Ike Ijeh considers an architect who managed to be both a humanist and a modernist
Oscar Niemeyer was the last of the generation of great Modernist architects who helped shape the world in which we live in today. The majority of his work may have been located in his native Brazil but the pristine, sculptural simplicity which became Niemeyer’s trademark helped define the Modern Movement for millions across the world. Like his contemporaries Mies van der Rohe and his idol Le Corbusier, Niemeyer’s architecture sought to overturn the unruly congested sprawl of the nineteenth century by creating a brave new world sanitised by efficient urbanism and rational design. But unlike Corbusier Niemeyer was a humanist, embellishing his buildings with a sensuous dynamism and fluidity of form that made them instantly comprehensible and humane in spite of their scale or significance.

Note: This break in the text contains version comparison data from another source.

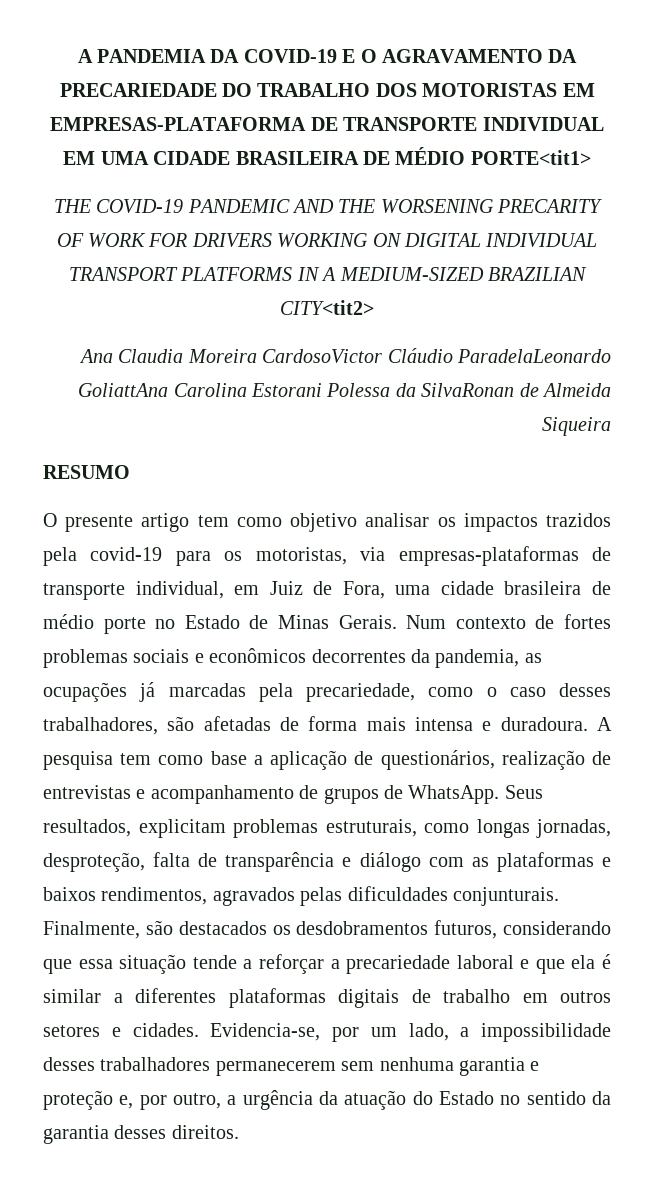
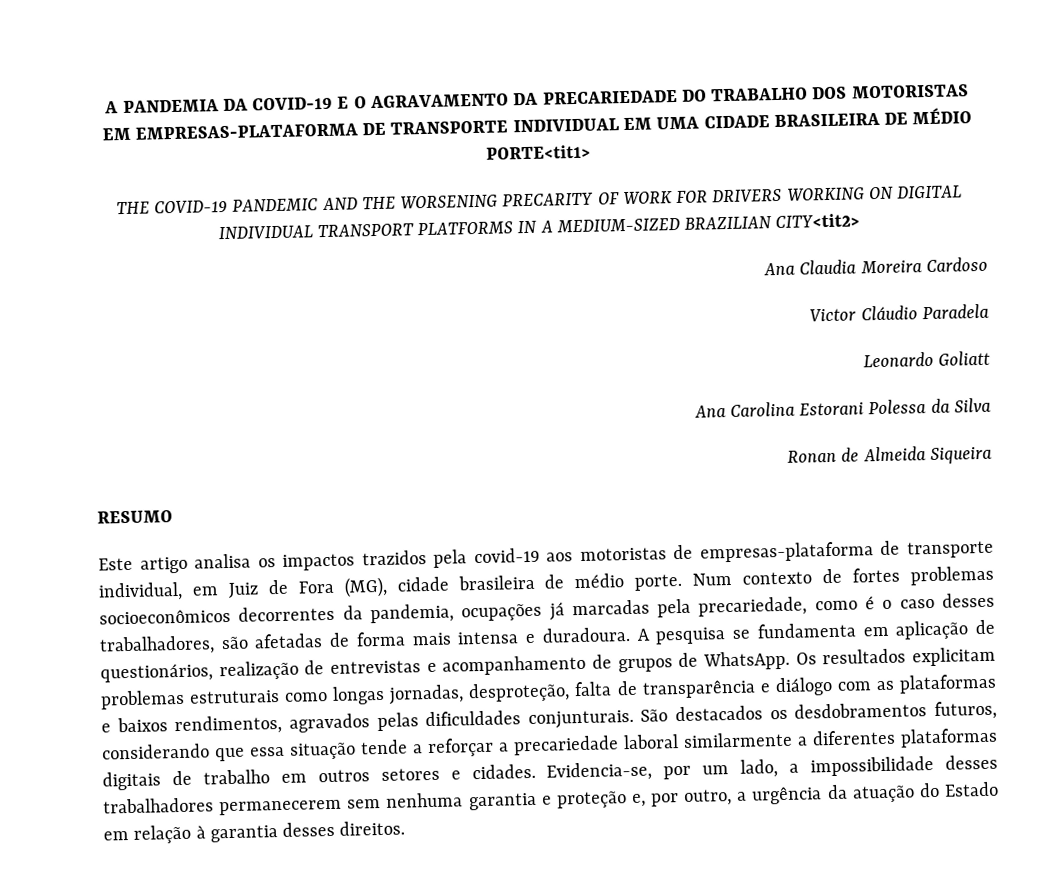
[262,348,611,363] [78,383,169,397] CardosoVictor Cláudio ParadelaLeonardo GoliattAna -> [925,256,988,273] [809,303,989,322] [862,350,990,368] [693,405,726,418] Cardoso // Victor Cláudio Paradela // Leonardo Goliatt // Ana
[421,383,515,397] SilvaRonan -> [953,397,991,413] [787,449,838,463] Silva // Ronan
[43,513,430,532] O presente artigo tem como objetivo analisar -> [98,553,252,574] Este artigo analisa
[175,546,579,566] para os motoristas, via empresas-plataformas -> [546,541,874,563] aos motoristas de empresas-plataforma
[342,581,431,599] Fora, uma -> [297,576,388,598] Fora (MG),
[103,615,397,634] porte no Estado de Minas Gerais. -> [634,573,684,591] porte.
[133,648,307,663] sociais e econômicos -> [99,608,231,625] socioeconômicos
[524,653,542,663] as -> (454, 613) none
(474, 692) none -> [865,596,876,610] é
[120,751,263,765] tem como base a -> [732,622,889,639] se fundamenta em
[504,785,543,799] [43,819,131,837] Seus resultados, -> [795,648,907,665] Os resultados
[325,819,417,837] estruturais, -> [189,689,281,704] estruturais
[43,920,173,939] Finalmente, são -> [640,709,669,722] São
[520,954,611,974] [43,989,101,1003] e que ela é similar -> [683,731,793,748] similarmente
[500,1091,611,1105] no sentido da -> [103,824,206,844] em relação à

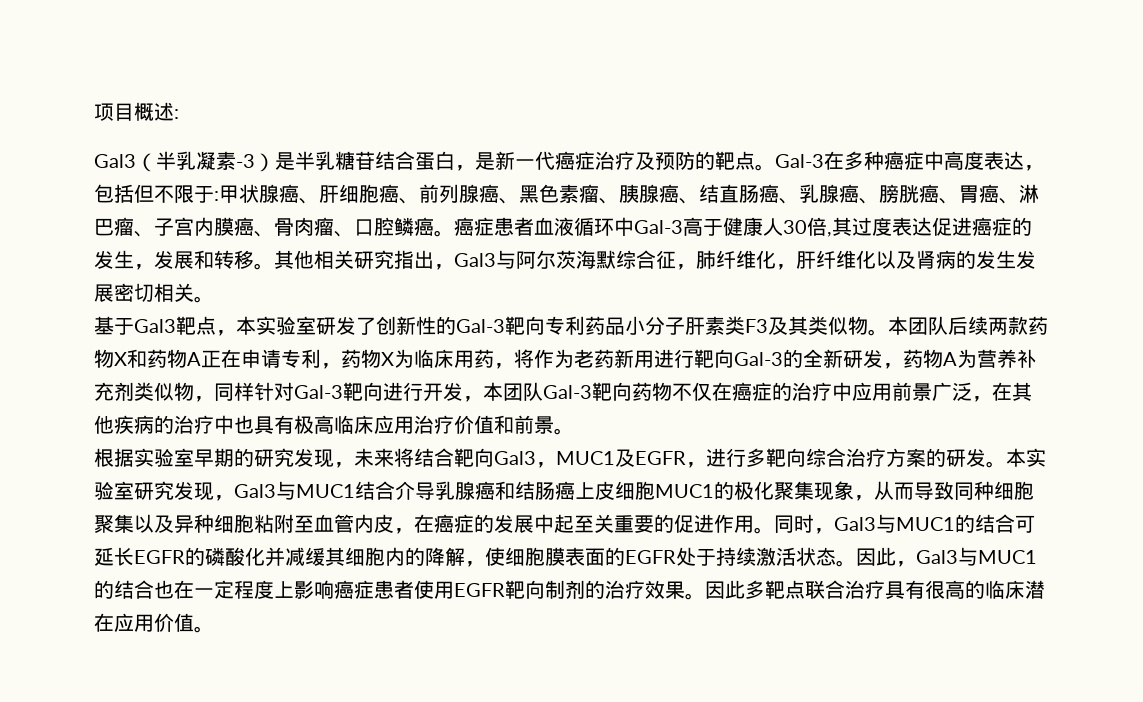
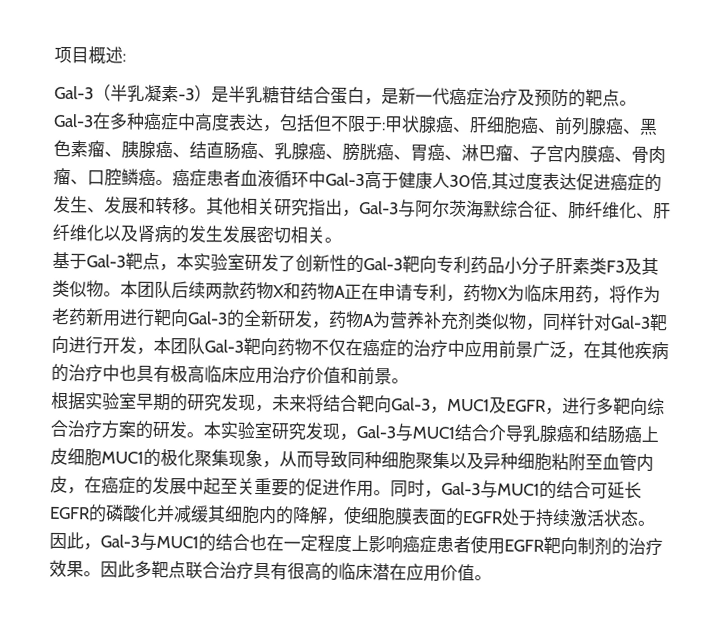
[94,154,136,168] Gal3 -> [54,85,94,100] Gal-3
[134,264,154,270] ， -> [87,207,105,213] 、
[454,253,496,267] Gal3 -> [359,200,399,215] Gal-3
[676,264,696,270] ， -> [551,211,569,218] 、
[776,264,796,270] ， -> [636,212,654,218] 、
[134,319,176,333] Gal3 -> [86,254,126,268] Gal-3
[494,451,536,465] Gal3 -> [391,397,431,411] Gal-3
[234,484,276,498] Gal3 -> [356,424,396,439] Gal-3
[834,517,876,531] Gal3 -> [441,481,481,496] Gal-3
[916,550,958,564] Gal3 -> [100,534,140,548] Gal-3

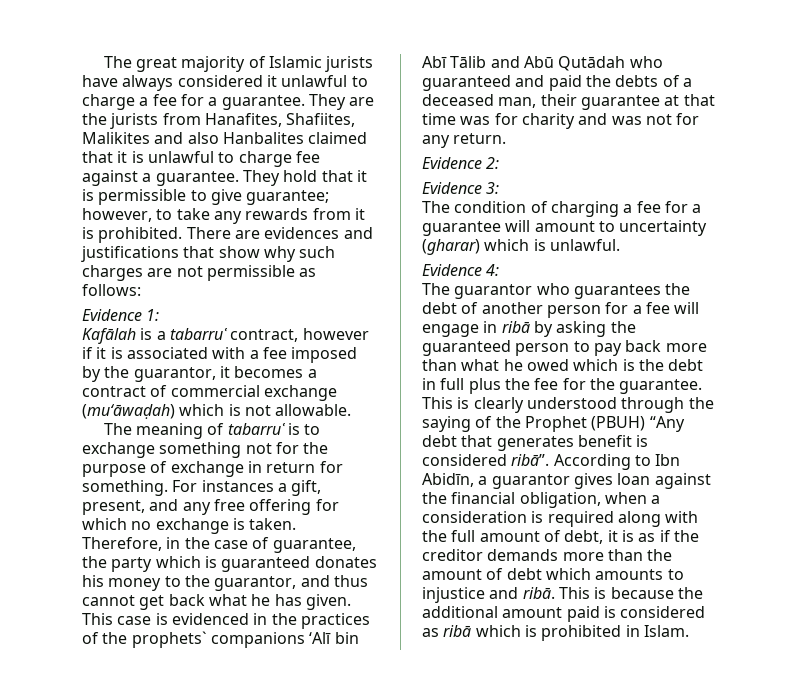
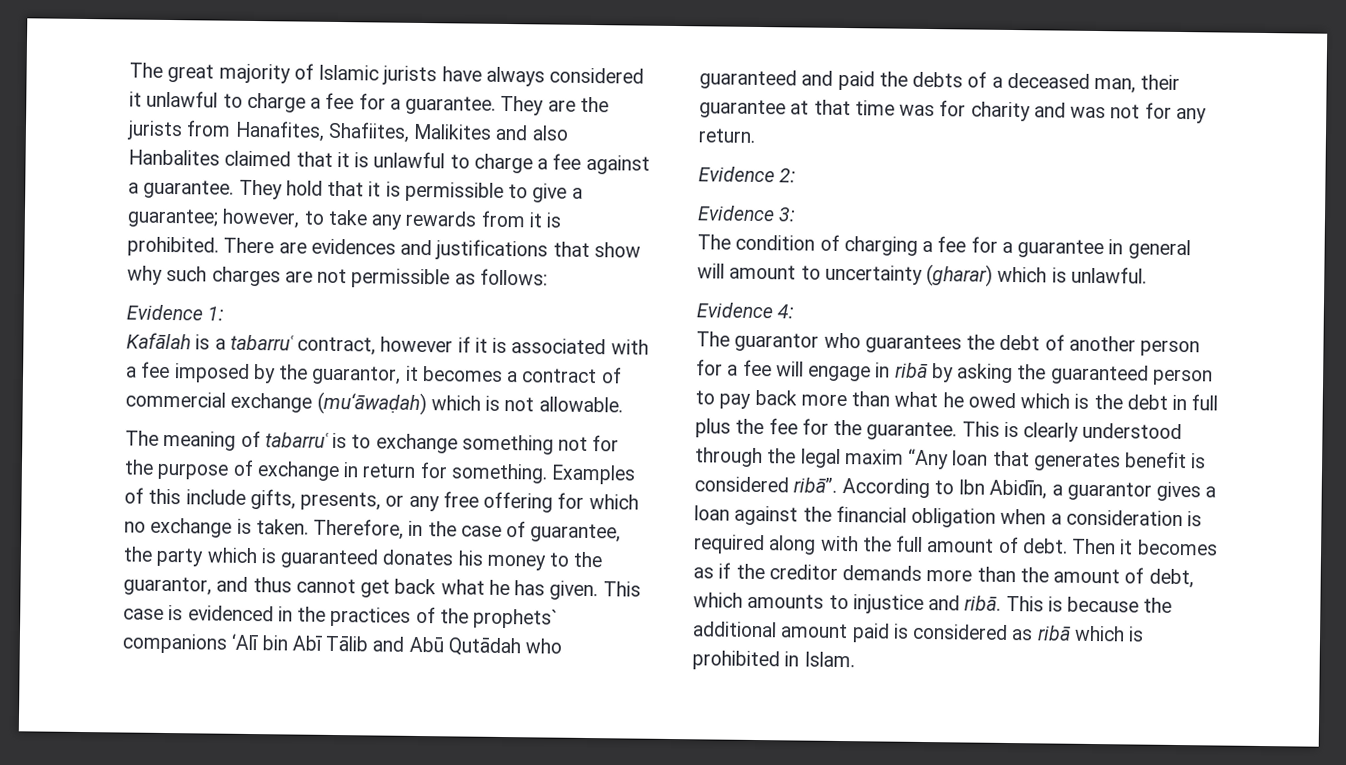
(292, 159) none -> [537,158,549,170] a
(242, 197) none -> [571,187,583,199] a
[172,480,322,496] [82,499,179,515] For instances a gift, present, and -> [551,464,637,485] [124,487,405,511] Examples of this include gifts, presents, or
(501, 228) none -> [1108,239,1191,260] in general
[422,416,685,432] [422,435,457,447] saying of the Prophet (PBUH) “Any debt -> [800,448,989,470] legal maxim “Any loan
(613, 481) none -> [1205,486,1217,498] a
[519,492,601,508] obligation, -> [911,507,997,528] obligation
[564,530,634,544] debt, it is -> [1021,538,1218,556] debt. Then it becomes
[506,568,542,580] debt -> [1148,568,1194,589] debt,

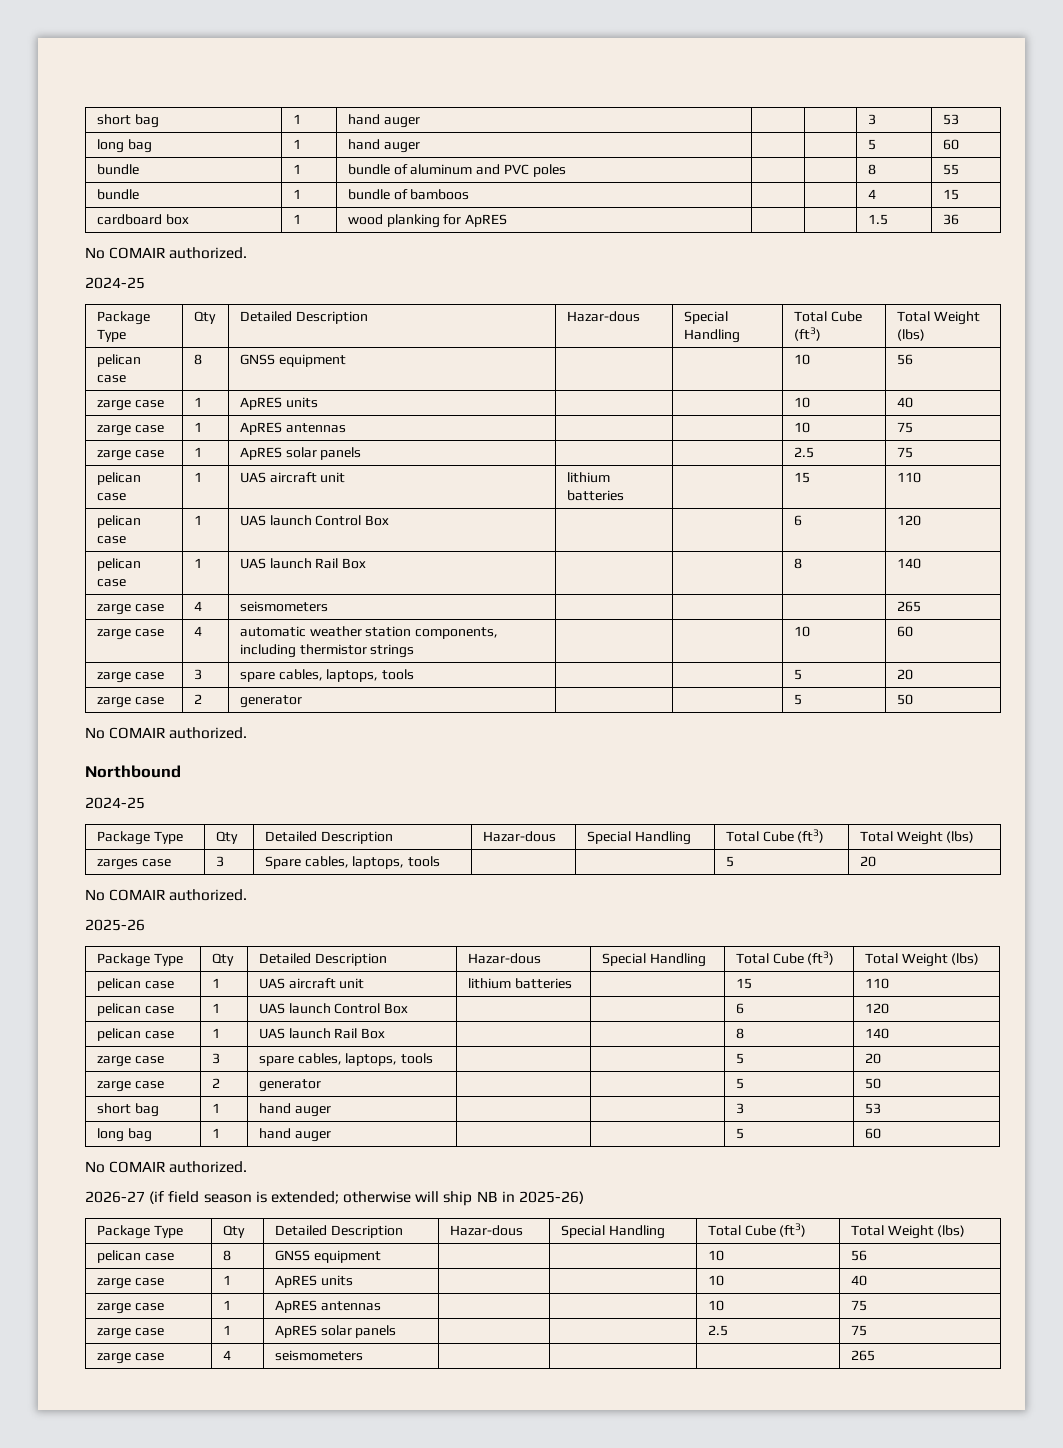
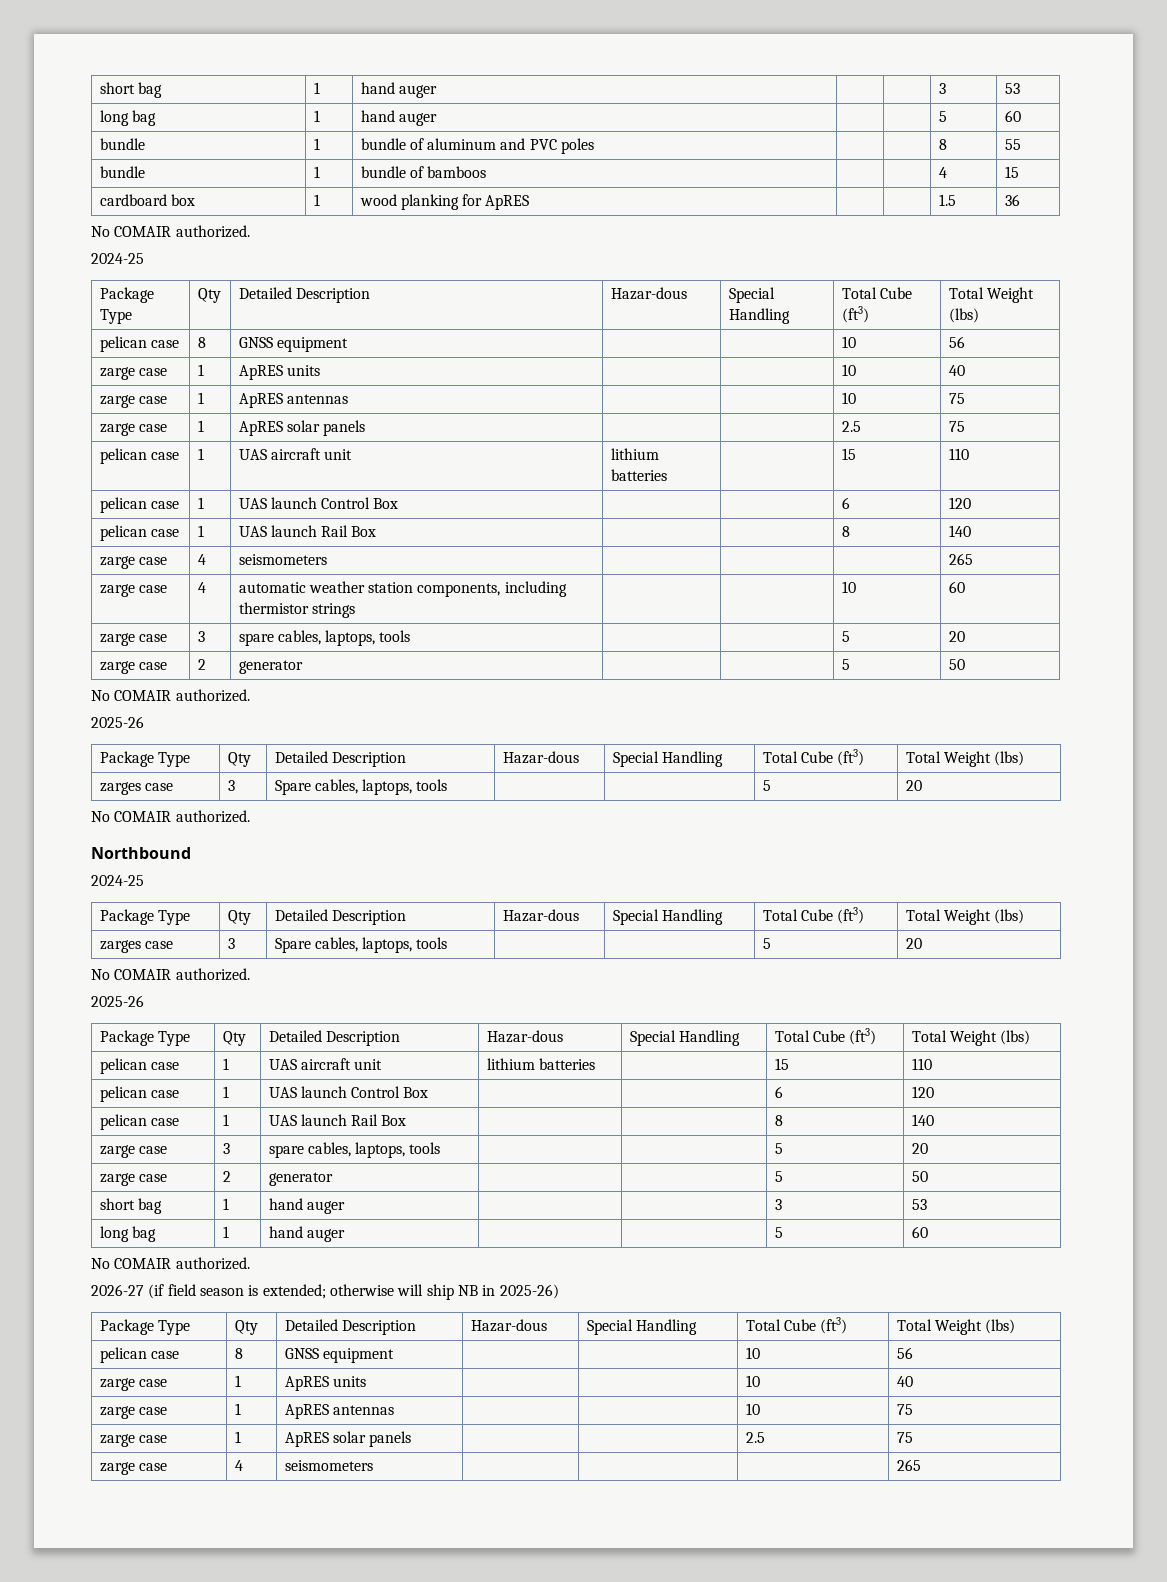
(248, 733) none -> [91,716,144,728] [99,751,190,767] [227,752,251,767] [274,751,406,767] [502,751,579,764] [612,751,723,767] [762,749,865,766] [905,751,1025,767] [99,782,173,795] [227,780,235,791] [274,779,448,795] [762,780,771,791] [905,780,922,791] [91,810,250,823] // 2025-26 // Package Type | Qty | Detailed Description | Hazar-dous | Special Handling | Total Cube (ft3) | Total Weight (lbs) // zarges case | 3 | Spare cables, laptops, tools | | | 5 | 20 // No COMAIR authorized.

Niemeyer’s most enduring legacy will be Brasilia, the new capital he co-designed in the 1950s and 60s and in whose virtuoso constellation of iconic structures we find the core ingredients of his architecture. Sepulchral settings, gleaming white surfaces, dynamic structure and sculpted geometric forms combine to create a theatrically choreographed urban tableau of awesome expressive power. Brasilia’s buildings also celebrate the chief instrument of Nieyemer’s artistry: the curve. Here we see planes and surfaces contorted into a sinuous terrain of flowing arcs and swollen nodules, each one not only humanising his buildings but also gracefully resonant of the natural, organic landscapes that Niemeyer constantly sought to evoke throughout his career.
A significant part of Niemeyer’s legendary status was the fact that he lived and worked to such an advanced age. Wren lived to the age of 90 and Frank Lloyd Wright managed the grand old age of 91 but few architects ever managed to survive to within one week of their 105th birthday. Moreover he continued designing well into his nineties, completing one his greatest buildings, Rio’s Niterói Contemporary Art Museum, a spectacular white saucer sprouting mushroom-like from a reflecting pool cast precariously against a rocky gorge, at the age of 89.
Niemeyer’s inordinately long career is a symptom of his repeatedly attested true love, not architecture but life. It is this humanist grounding that enables Niemeyer’s work to effortlessly straddle the void between monumentality and intimacy, a notoriously difficult gap for most architects, even great ones, to breach. And for all the sculptural vigour and dramatic composition for which his work is rightly celebrated, it his fundamental interpretation of architecture through the lens of the human experience that will enable his legacy to endure throughout the many generations to come.